Tuesday, March 1, 2011

Not an Outlier

I love and dislike going to our DS Support Group every month.  Before you get me wrong, I really love going.  I love the people there and the wonderful friendships we have made.  I love getting to see the other kiddos play with each other and noticing how much they've changed in the last month.  Last night I went (Dan stayed with Averi so that I could go) even though the speaker was from a different county then we are, just because I wanted to be there with everybody.

I dislike going because it seems to be the only place that gets me chocked me up when I talk about Averi.  At the beginning of each meeting we go around the room and say what our child is up to.  I always divert to Dan so that I don't have to try to get through it, but Dan wasn't there tonight.  It's not that I started bawling or anything, but I had to work really hard not to.  These are the people that I feel best understand what we are going through so my emotions just run high.

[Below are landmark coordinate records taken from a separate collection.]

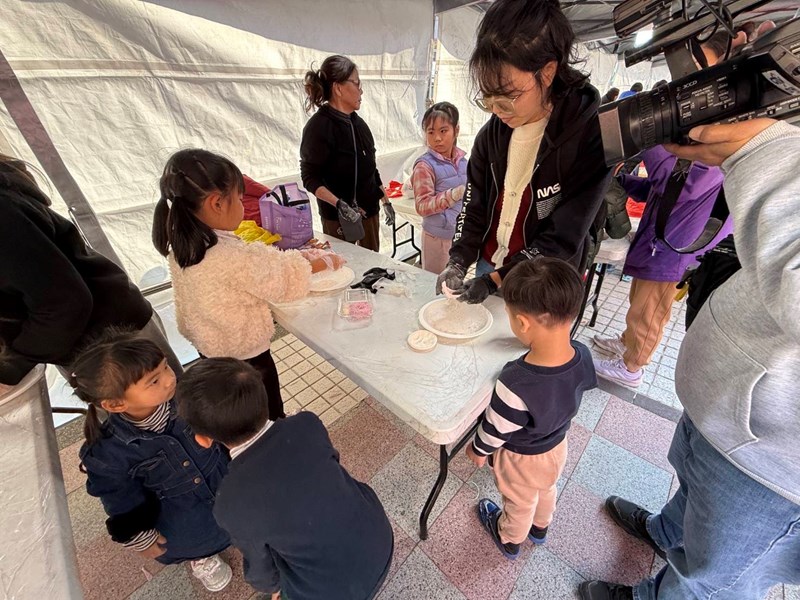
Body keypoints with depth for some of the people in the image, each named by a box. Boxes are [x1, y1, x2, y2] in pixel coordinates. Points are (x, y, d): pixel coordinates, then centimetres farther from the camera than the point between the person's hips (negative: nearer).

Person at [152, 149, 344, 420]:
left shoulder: (181, 246, -9)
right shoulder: (236, 259, -34)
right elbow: (288, 281, -22)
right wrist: (325, 262, -7)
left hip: (208, 347, 8)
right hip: (245, 357, -8)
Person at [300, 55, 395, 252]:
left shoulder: (357, 122, 10)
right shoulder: (318, 126, -12)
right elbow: (310, 178, -15)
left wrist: (386, 201, 16)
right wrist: (339, 204, -29)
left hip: (369, 211, 7)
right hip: (338, 217, -7)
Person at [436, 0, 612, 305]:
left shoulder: (591, 134, -19)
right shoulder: (492, 132, -3)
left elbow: (564, 237, -20)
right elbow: (474, 205, 2)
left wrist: (497, 279, -21)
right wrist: (458, 261, -10)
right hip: (488, 266, 5)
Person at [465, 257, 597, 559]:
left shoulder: (515, 385, -46)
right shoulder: (583, 356, -27)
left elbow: (496, 429, -27)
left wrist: (478, 450, -5)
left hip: (521, 458, -5)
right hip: (557, 445, 5)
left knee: (520, 503, 27)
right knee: (546, 490, 35)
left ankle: (509, 540, 59)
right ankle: (540, 528, 66)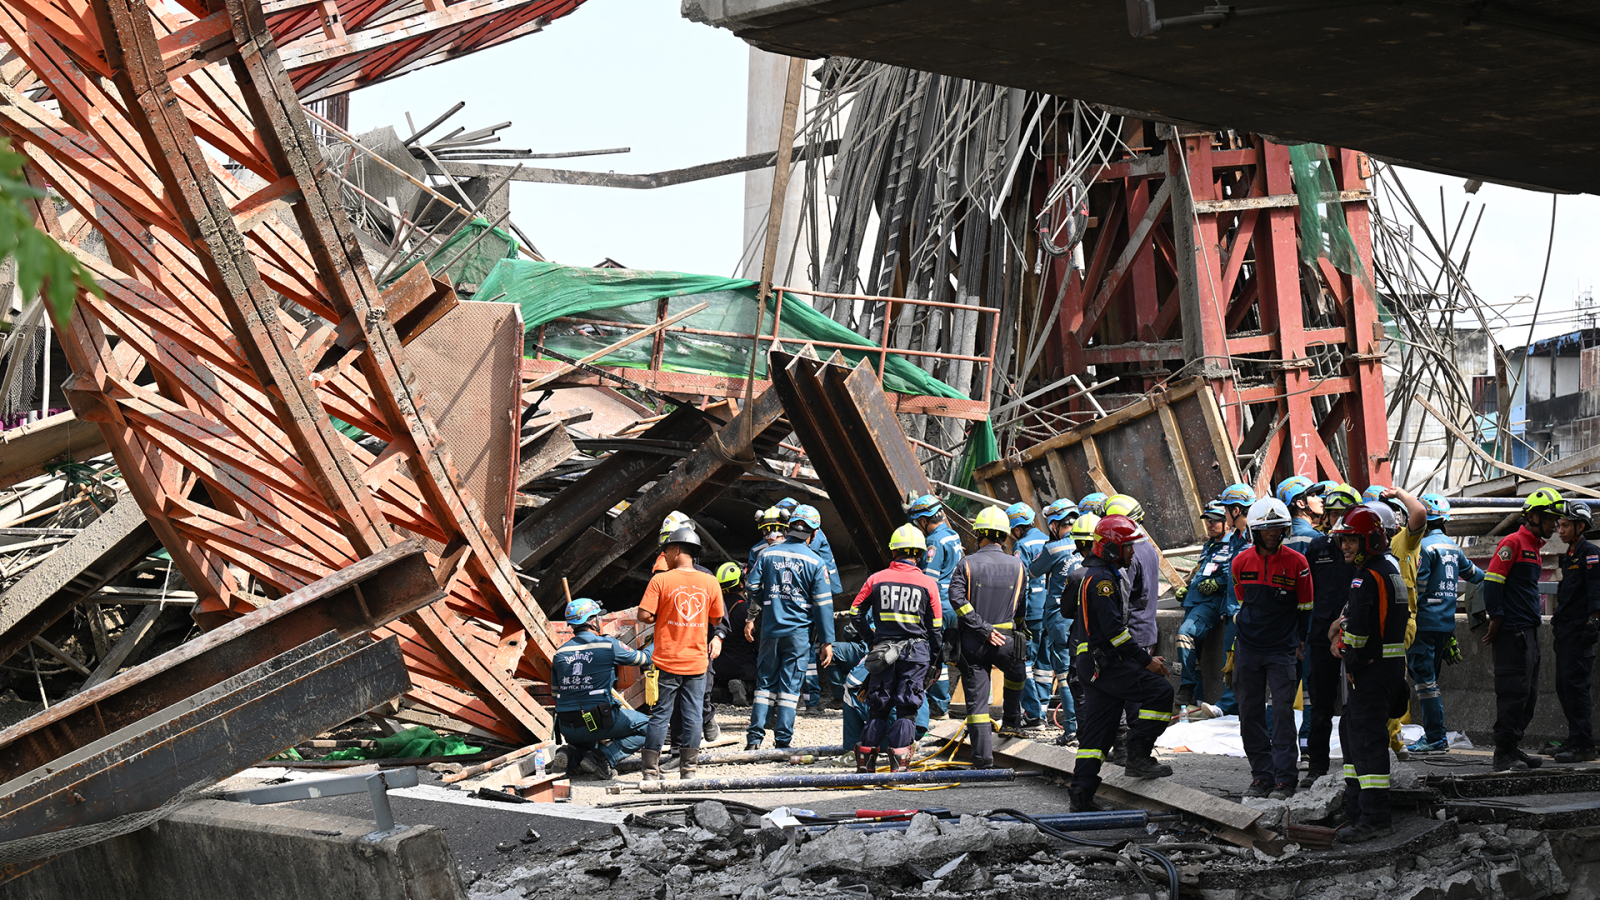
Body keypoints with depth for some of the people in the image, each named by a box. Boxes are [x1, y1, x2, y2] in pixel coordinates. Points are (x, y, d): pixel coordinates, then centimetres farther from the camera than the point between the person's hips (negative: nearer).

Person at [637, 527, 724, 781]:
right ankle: (688, 768, 10)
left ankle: (651, 769, 6)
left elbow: (643, 616, -12)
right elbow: (716, 619, 9)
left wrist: (658, 619, 8)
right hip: (697, 661, 2)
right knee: (694, 715, 8)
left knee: (659, 715, 4)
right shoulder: (710, 581, 1)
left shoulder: (660, 580, -9)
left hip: (667, 661, -2)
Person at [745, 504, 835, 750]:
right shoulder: (815, 562, -4)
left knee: (765, 683, 9)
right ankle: (782, 741, 1)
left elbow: (753, 591, 3)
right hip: (798, 631, -2)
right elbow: (823, 604, -4)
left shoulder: (767, 554, 1)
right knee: (790, 685, 2)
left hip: (770, 629, 2)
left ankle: (754, 737, 2)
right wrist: (827, 642, -1)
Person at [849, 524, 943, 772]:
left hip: (882, 648, 2)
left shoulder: (876, 579, 3)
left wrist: (871, 639, 18)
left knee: (878, 707, 10)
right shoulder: (928, 584, 0)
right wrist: (934, 658, 13)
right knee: (907, 709, 1)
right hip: (915, 652, -2)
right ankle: (899, 762, -5)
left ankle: (866, 759, 10)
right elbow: (936, 627, 4)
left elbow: (856, 612, 7)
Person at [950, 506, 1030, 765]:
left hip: (972, 641, -1)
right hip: (1006, 641, 1)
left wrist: (983, 628, -15)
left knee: (977, 701, 1)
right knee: (1015, 674, 35)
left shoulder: (968, 564, -3)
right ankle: (1011, 722, 40)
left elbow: (957, 599, -17)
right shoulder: (1018, 566, 3)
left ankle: (983, 761, -3)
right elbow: (1022, 607, 10)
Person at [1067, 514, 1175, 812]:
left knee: (1096, 729, 10)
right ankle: (1139, 757, -13)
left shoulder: (1099, 574, 20)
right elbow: (1113, 628, -21)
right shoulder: (1102, 579, -14)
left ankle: (1081, 796, 9)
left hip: (1091, 664, 11)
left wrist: (1140, 656, 27)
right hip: (1104, 662, -11)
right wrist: (1145, 660, -19)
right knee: (1159, 690, -14)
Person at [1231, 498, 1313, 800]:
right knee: (1250, 713, 5)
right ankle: (1262, 775, 14)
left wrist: (1299, 642, 6)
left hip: (1283, 650, -3)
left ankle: (1284, 780, -3)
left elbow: (1305, 607, 5)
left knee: (1282, 714, -7)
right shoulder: (1241, 562, 2)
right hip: (1248, 649, 3)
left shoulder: (1296, 562, -6)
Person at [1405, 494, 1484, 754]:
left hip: (1425, 623, -8)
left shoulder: (1424, 547, -12)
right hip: (1446, 623, 8)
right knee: (1430, 678, 16)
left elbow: (1416, 588, -17)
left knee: (1424, 678, -6)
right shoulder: (1453, 547, 12)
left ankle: (1435, 737, -9)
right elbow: (1472, 573, 29)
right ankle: (1433, 734, 18)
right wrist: (1485, 577, 50)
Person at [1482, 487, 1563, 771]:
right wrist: (1496, 619, -17)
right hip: (1512, 632, -10)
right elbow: (1492, 580, -16)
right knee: (1514, 692, -10)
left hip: (1529, 630, 10)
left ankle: (1511, 748, 18)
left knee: (1528, 694, 11)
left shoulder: (1534, 546, 20)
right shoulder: (1513, 542, -10)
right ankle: (1503, 754, -7)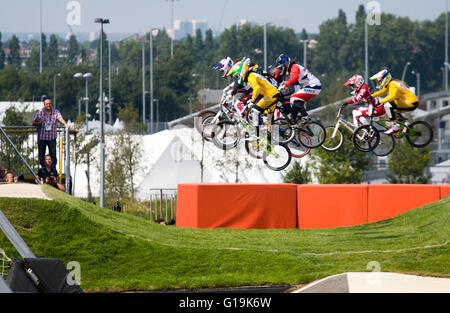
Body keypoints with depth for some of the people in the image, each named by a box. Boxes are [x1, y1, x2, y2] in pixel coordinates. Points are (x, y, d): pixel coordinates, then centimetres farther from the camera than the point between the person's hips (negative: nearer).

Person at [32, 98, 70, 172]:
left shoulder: (56, 112, 2)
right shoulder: (39, 114, 8)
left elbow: (60, 118, -15)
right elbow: (33, 123, 9)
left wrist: (65, 124, -34)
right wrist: (39, 123, -13)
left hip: (51, 138, -2)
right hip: (41, 137, 2)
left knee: (53, 154, -5)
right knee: (41, 155, 4)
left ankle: (53, 169, 3)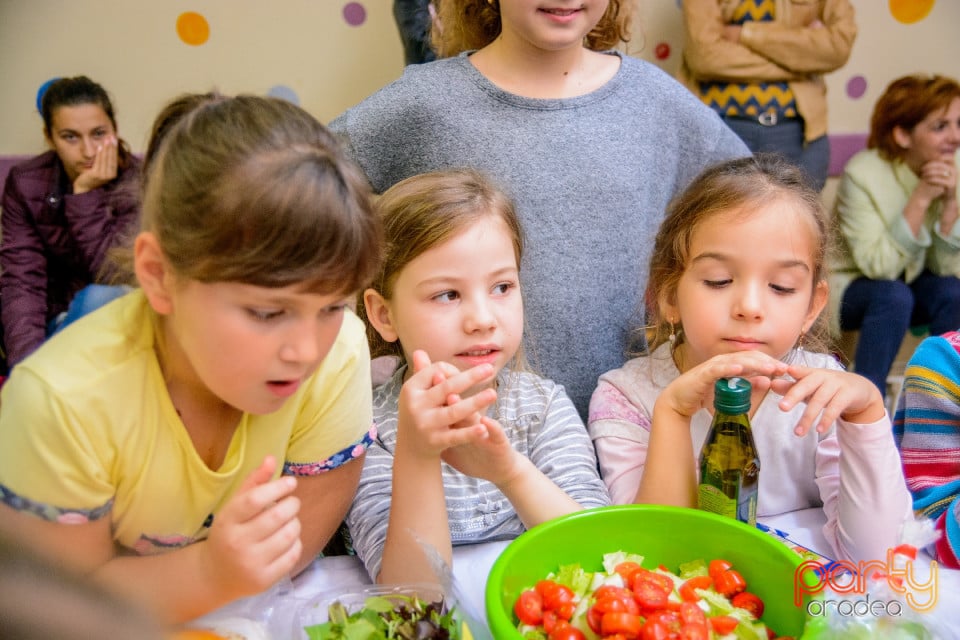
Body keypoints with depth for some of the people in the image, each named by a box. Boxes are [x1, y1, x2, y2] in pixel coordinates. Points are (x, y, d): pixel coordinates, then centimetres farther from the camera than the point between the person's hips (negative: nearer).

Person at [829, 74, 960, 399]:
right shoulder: (862, 173, -23)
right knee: (894, 296, -33)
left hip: (914, 280, 5)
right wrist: (921, 199, -32)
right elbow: (878, 266, -28)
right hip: (850, 285, -4)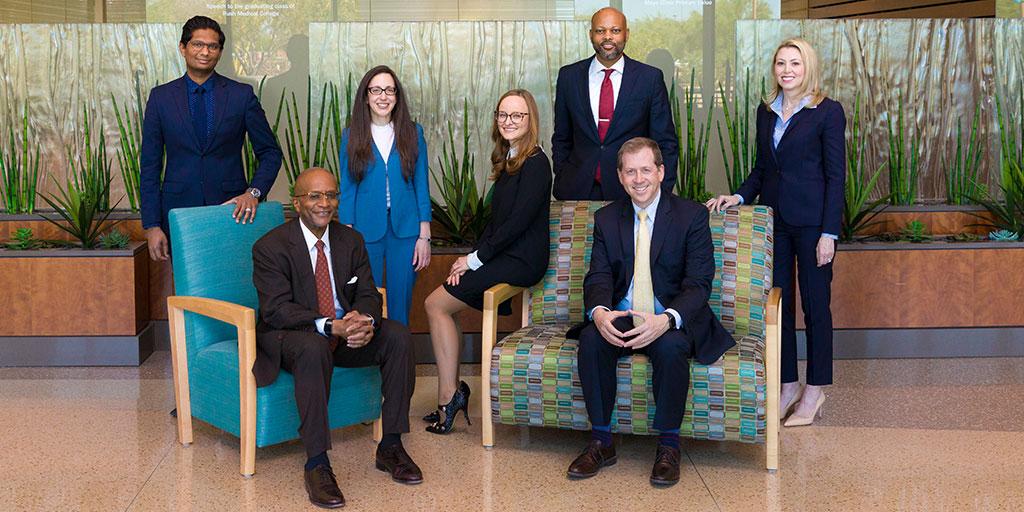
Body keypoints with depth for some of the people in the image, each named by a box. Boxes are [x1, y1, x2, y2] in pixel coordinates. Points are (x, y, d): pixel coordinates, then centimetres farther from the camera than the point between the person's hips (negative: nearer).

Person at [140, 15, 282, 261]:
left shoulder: (242, 95, 3)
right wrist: (152, 226, -2)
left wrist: (254, 192, -11)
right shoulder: (161, 97, 5)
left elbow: (270, 153, 7)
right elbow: (150, 165, 5)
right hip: (179, 209, 1)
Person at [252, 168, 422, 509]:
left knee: (397, 336, -19)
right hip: (288, 335, -5)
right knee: (314, 348, -39)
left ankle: (390, 447, -9)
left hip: (346, 331, 5)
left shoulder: (351, 240, 6)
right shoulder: (270, 247, -11)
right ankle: (316, 464, -33)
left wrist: (364, 321, -23)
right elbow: (276, 310, -19)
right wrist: (329, 326, -32)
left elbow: (368, 294, 3)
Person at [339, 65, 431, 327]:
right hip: (366, 229, 0)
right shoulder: (352, 136, 4)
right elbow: (346, 189, 5)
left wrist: (424, 236, -2)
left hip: (405, 228, 1)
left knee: (400, 305, 6)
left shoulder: (413, 132, 4)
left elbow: (421, 184, 5)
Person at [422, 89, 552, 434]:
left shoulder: (535, 163, -13)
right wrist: (473, 257, 1)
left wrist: (476, 258, -12)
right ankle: (450, 394, -1)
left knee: (437, 303, -11)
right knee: (437, 305, -3)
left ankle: (450, 395, -4)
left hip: (521, 261, -8)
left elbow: (518, 222, -18)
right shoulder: (507, 161, 16)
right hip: (502, 257, 8)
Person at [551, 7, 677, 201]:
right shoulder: (569, 76, 6)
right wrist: (561, 180, 4)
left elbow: (666, 144, 2)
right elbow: (561, 139, 13)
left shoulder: (651, 78, -1)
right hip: (578, 190, 2)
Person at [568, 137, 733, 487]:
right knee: (590, 340, -29)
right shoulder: (606, 219, 8)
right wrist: (599, 312, -25)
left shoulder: (692, 216, -3)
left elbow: (699, 283, -11)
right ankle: (601, 441, -15)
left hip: (672, 321, -3)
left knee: (671, 346, -36)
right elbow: (599, 276, 0)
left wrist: (666, 319, -30)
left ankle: (668, 445, -16)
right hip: (620, 320, 3)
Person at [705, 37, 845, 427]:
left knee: (815, 305, 2)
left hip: (812, 220, -6)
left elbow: (836, 176, -8)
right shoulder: (766, 111, 12)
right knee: (778, 303, 8)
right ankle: (788, 386, 19)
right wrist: (739, 196, 2)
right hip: (774, 218, 6)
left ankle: (814, 391, 13)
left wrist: (829, 233, -13)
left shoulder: (828, 112, -6)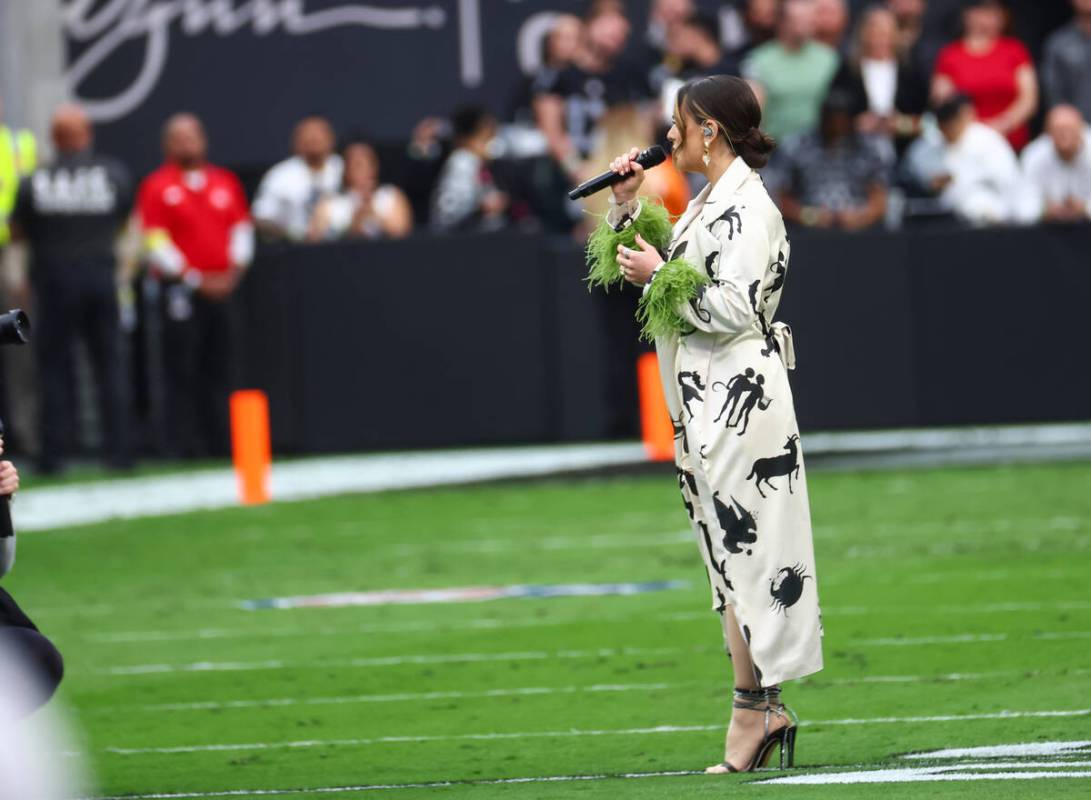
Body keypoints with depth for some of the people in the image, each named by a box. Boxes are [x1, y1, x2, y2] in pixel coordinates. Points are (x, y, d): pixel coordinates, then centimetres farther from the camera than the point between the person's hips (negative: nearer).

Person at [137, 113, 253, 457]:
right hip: (180, 291, -5)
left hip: (222, 288, 5)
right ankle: (184, 446, -5)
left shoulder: (225, 182, 14)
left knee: (219, 372, 7)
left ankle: (220, 445, 11)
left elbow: (242, 229, 15)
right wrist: (196, 280, -12)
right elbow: (155, 242, -8)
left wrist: (233, 272, 0)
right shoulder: (157, 187, -3)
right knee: (183, 373, -7)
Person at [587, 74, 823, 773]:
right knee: (728, 550, 9)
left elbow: (736, 306, -21)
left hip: (738, 393, -10)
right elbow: (644, 264, 26)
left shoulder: (748, 206, -13)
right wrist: (628, 204, 14)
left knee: (740, 545, -8)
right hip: (702, 396, 10)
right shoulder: (708, 203, 16)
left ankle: (755, 707, -5)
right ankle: (765, 709, 10)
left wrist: (663, 277, -13)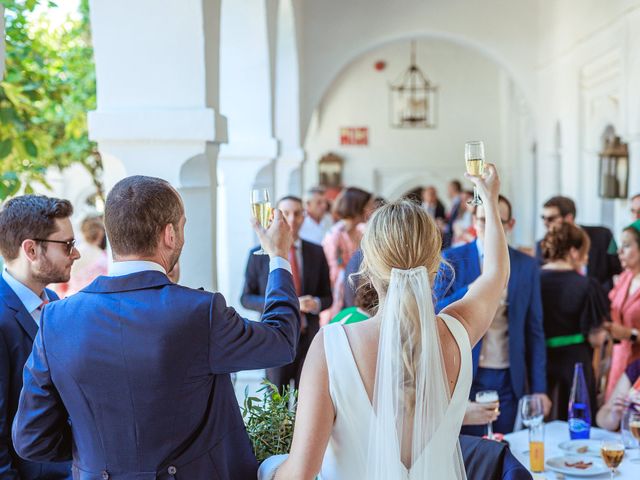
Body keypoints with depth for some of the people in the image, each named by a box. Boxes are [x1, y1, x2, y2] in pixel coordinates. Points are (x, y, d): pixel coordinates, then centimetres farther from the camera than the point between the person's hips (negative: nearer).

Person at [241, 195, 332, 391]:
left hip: (309, 338, 2)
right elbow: (246, 298, 2)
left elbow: (327, 296, 11)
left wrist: (316, 304, -12)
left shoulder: (317, 253, 6)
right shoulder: (259, 255, 1)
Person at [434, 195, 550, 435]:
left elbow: (534, 331, 6)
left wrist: (539, 388, 3)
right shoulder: (451, 260, -2)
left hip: (509, 379, 2)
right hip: (464, 376, -2)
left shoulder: (527, 266, 4)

At the same time, it's always bitter sweet to see how well all the other kiddos are doing.  I am truly excited for them and proud of the progress they are making.  Seeing them, however, reminds me just how far behind Averi really is.  I often feel like she is the outlier.  Living in our little hole at the hospital seems to make me forget that there is a real world out there where kids actually progress and develop at a 'normal' pace.

It's even harder when typical kids, who are quite a bit younger than Averi, do things that she either can't do or has just learned to do.  Again, I'm honestly excited for them but a small part of me feels like they are rubbing it in my face.

Recently a friend announced that their 1 year old could do something that Averi has spent months mastering.  My initial response (in my mind of course) was, "Why can't you just let me enjoy her accomplishment without outdoing it?"  It's hard accepting that your child will always be delayed, but it's even harder to witness it.  I just want the very best for my kids.

I am so grateful for our support group and the knowledge that I'm not the only person who experiences these emotions.  I am also grateful for the opportunity to see them each month.  I seriously love going, even if it is a bit of an emotional ride.  They celebrate all the small things that Averi is doing and help me enjoy the progress she is making, no matter how slow it is.


Glenn and Melanie said...

Our little Averi is not an outlier - she is an outinner - she has her own inner circle of special talents - the best and biggest is her smile. Love ya.

Runningmama said...

I know exactly what you mean. Because we spend so much time in the hospital because of the whole leukemia thing Emily's gross motor skills have really started to lag behind even kids with DS. I think she just doesn't have the energy a lot of times to put the effort into getting her body to move. I can't wait till Averi and Emily kick leukemia in the butt and can move on with their development!

Jen A said...

I love seeing you just as much. I am so very proud of everything Averi does. It breaks my heart to bits knowing that you guys have to go through so much and I would do anything to magically take it all away. Before you know it, she will be out crawling her man. Love the video of her getting out of sit. Love the smile on her face. Wish we could come and visit, but I honestly can't walk but two feet. I will call you tomorrow.